Farmersville sells old fire station to FUSD

Farmersville’s old fire station on the corner of Front Street and Magnolia Avenue in Farmersville, Ca.(Rigo Moran)

Farmersville Unified School District buys the old fire station for $1, has plans to transform the space into a Family Resource Center now that the city no longer has use for it

FARMERSVILLE – After getting the ball rolling on its new fire station, the school district is transforming the building once used as the fire station into a Family Resource Center to support the community.

Now that the city of Farmersville is getting a new fire station, the city is selling the building previously used by the fire department to the Farmersville Unified School District. The building on the corner of Front Street and Magnolia Avenue has been used for storage and various training exercises since the fire department started operating out of city hall. The school district is purchasing the building for on singular dollar before they put around $300,000 into renovating it for the resource center they hope will be ready for use by fall of 2024.

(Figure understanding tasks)

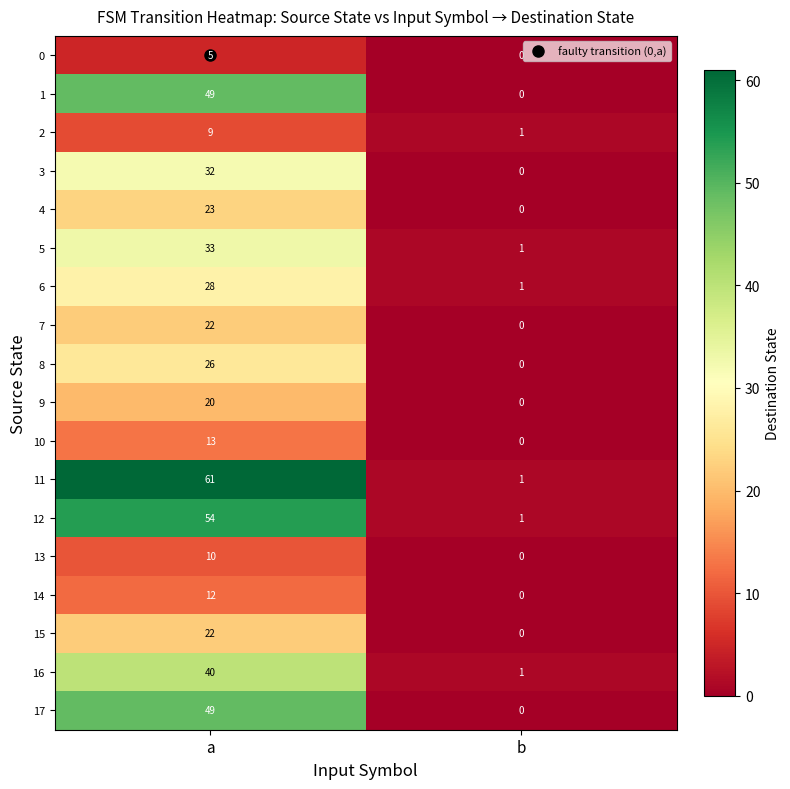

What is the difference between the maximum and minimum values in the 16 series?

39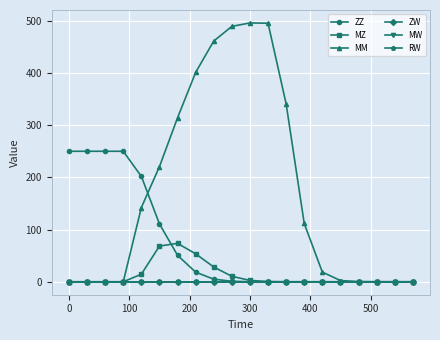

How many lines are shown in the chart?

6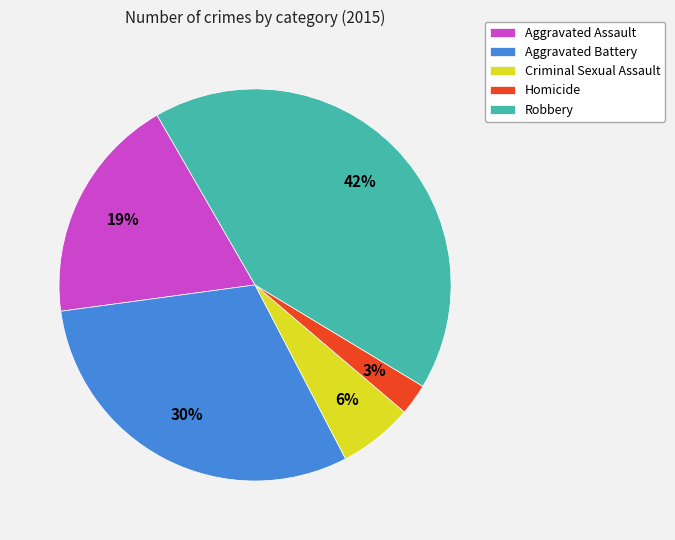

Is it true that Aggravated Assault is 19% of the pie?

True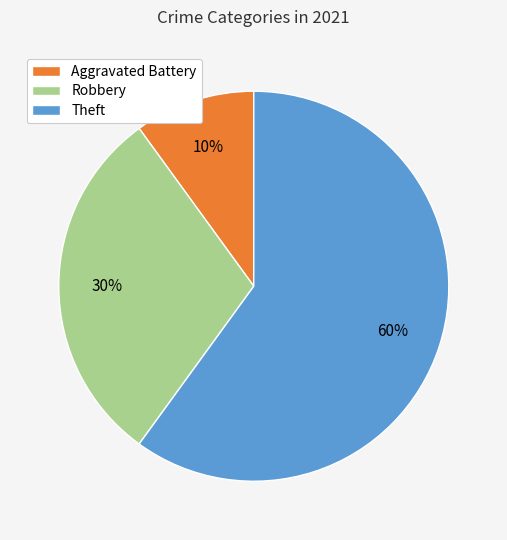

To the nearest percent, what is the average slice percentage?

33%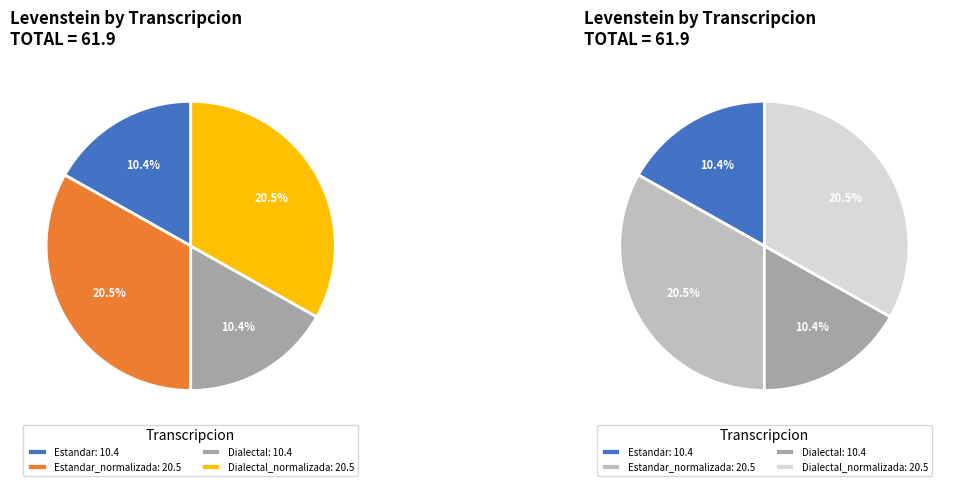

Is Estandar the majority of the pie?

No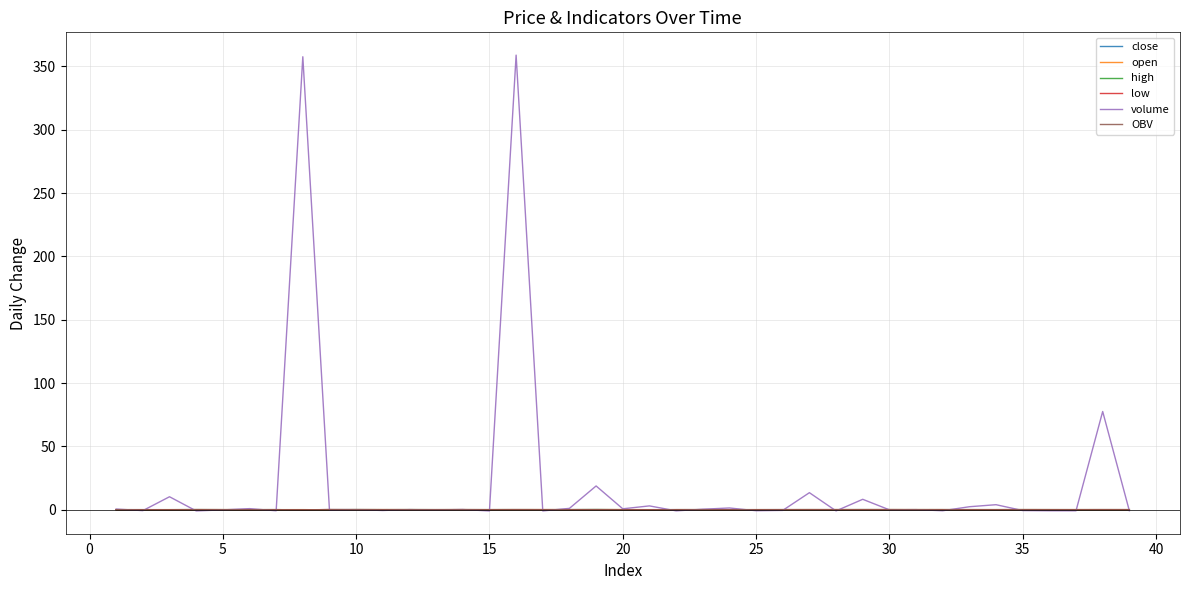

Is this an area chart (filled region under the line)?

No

Request.
Repeat word for word the part of the article on Farmersville's old fire station starting with "Now that the city of" and going on through "fall of 2024.".

Exercise solution.
Now that the city of Farmersville is getting a new fire station, the city is selling the building previously used by the fire department to the Farmersville Unified School District. The building on the corner of Front Street and Magnolia Avenue has been used for storage and various training exercises since the fire department started operating out of city hall. The school district is purchasing the building for on singular dollar before they put around $300,000 into renovating it for the resource center they hope will be ready for use by fall of 2024.